__Exercise aim__.
Give back the records below verbatim, please, but without a single image.

──────────

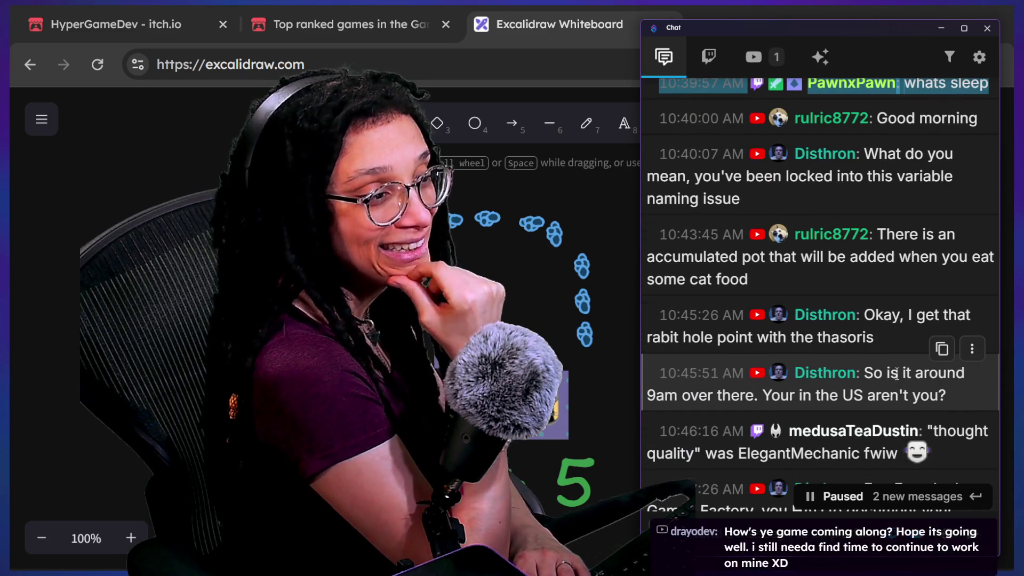
scroll(896, 374, down, 2)
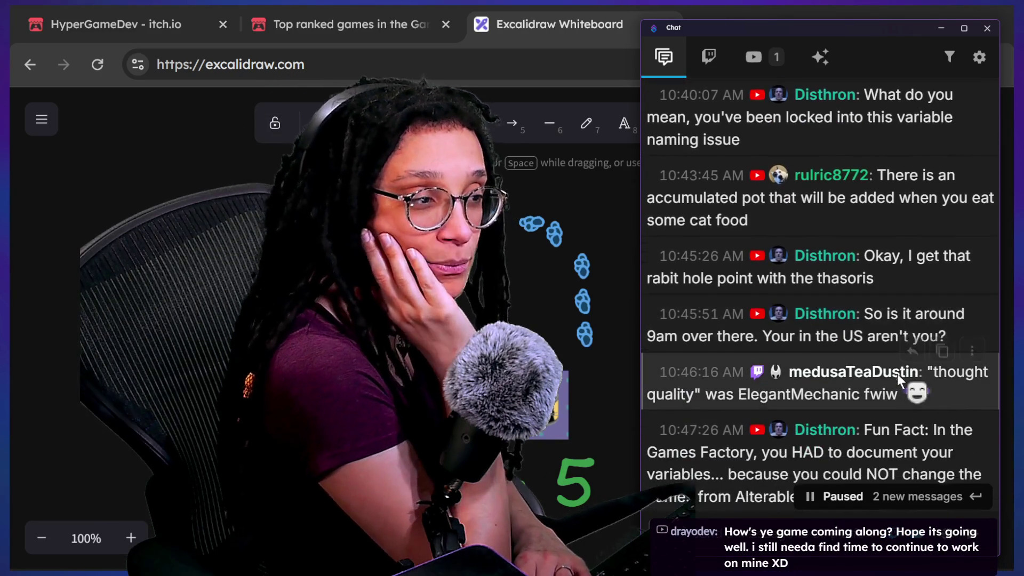
scroll(898, 376, down, 2)
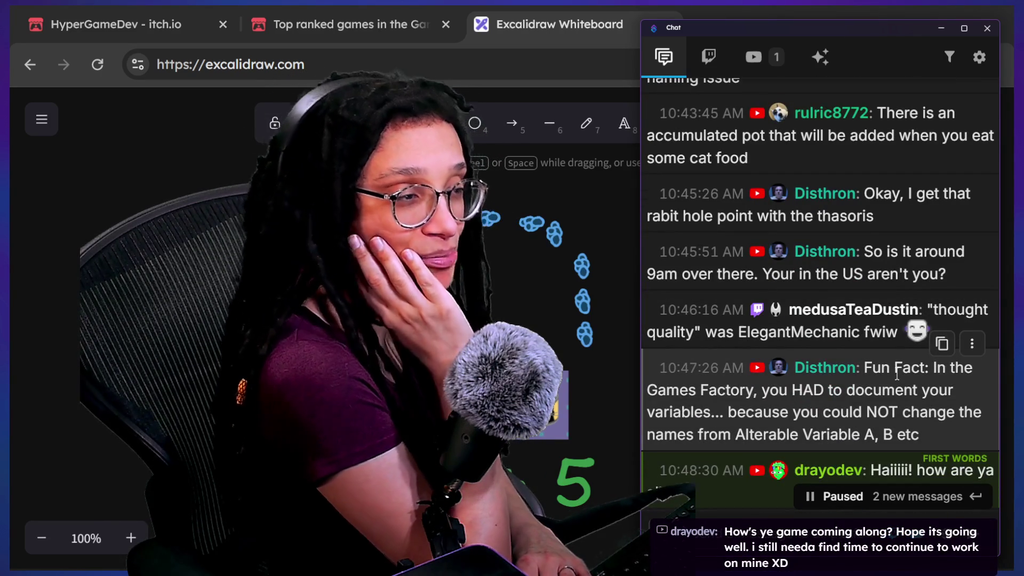
scroll(897, 375, down, 1)
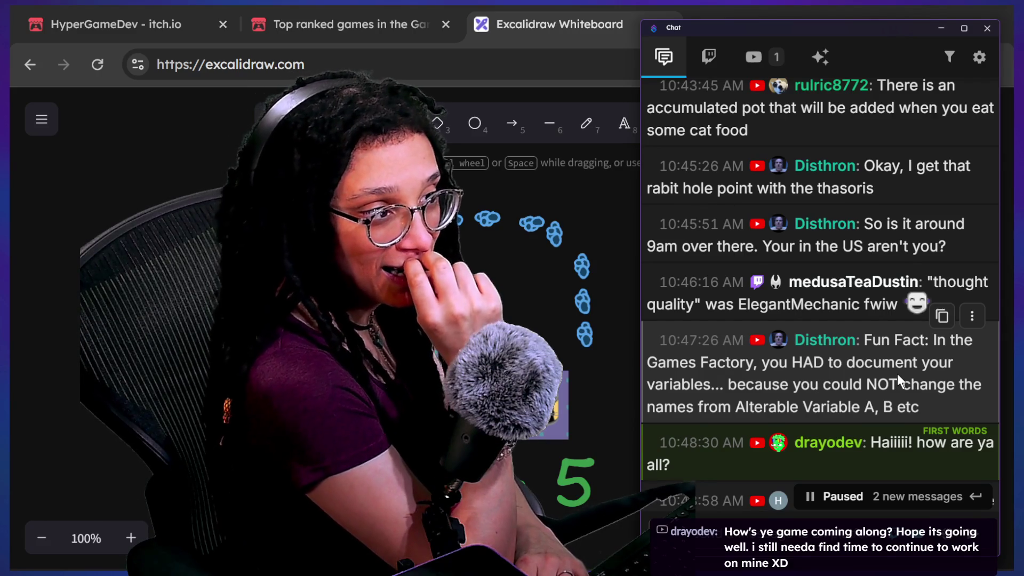
scroll(898, 379, down, 1)
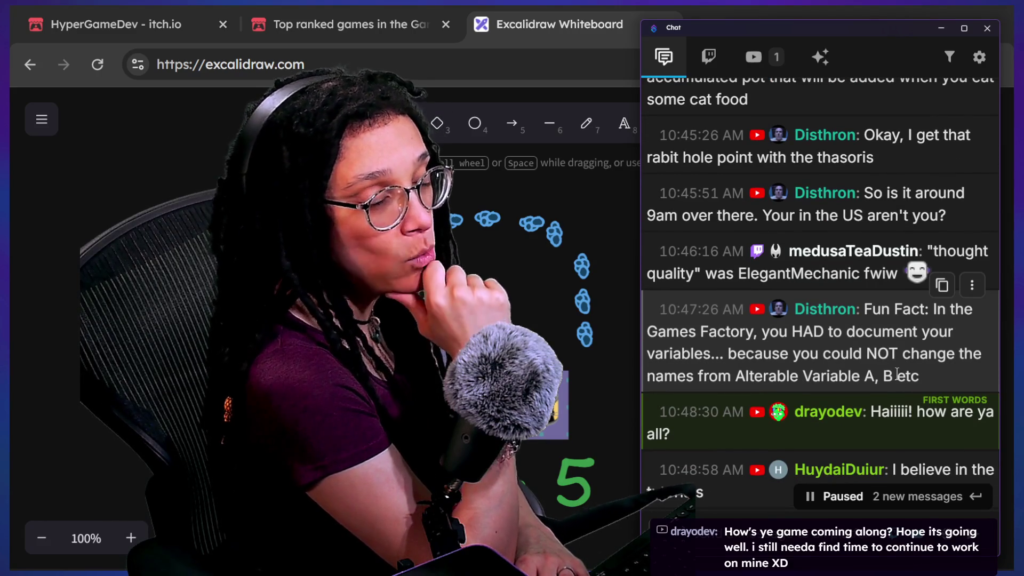
scroll(897, 373, down, 1)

──────────

__Response to the task__.
scroll(896, 374, down, 2)
scroll(898, 376, down, 2)
scroll(897, 375, down, 1)
scroll(898, 379, down, 1)
scroll(897, 373, down, 1)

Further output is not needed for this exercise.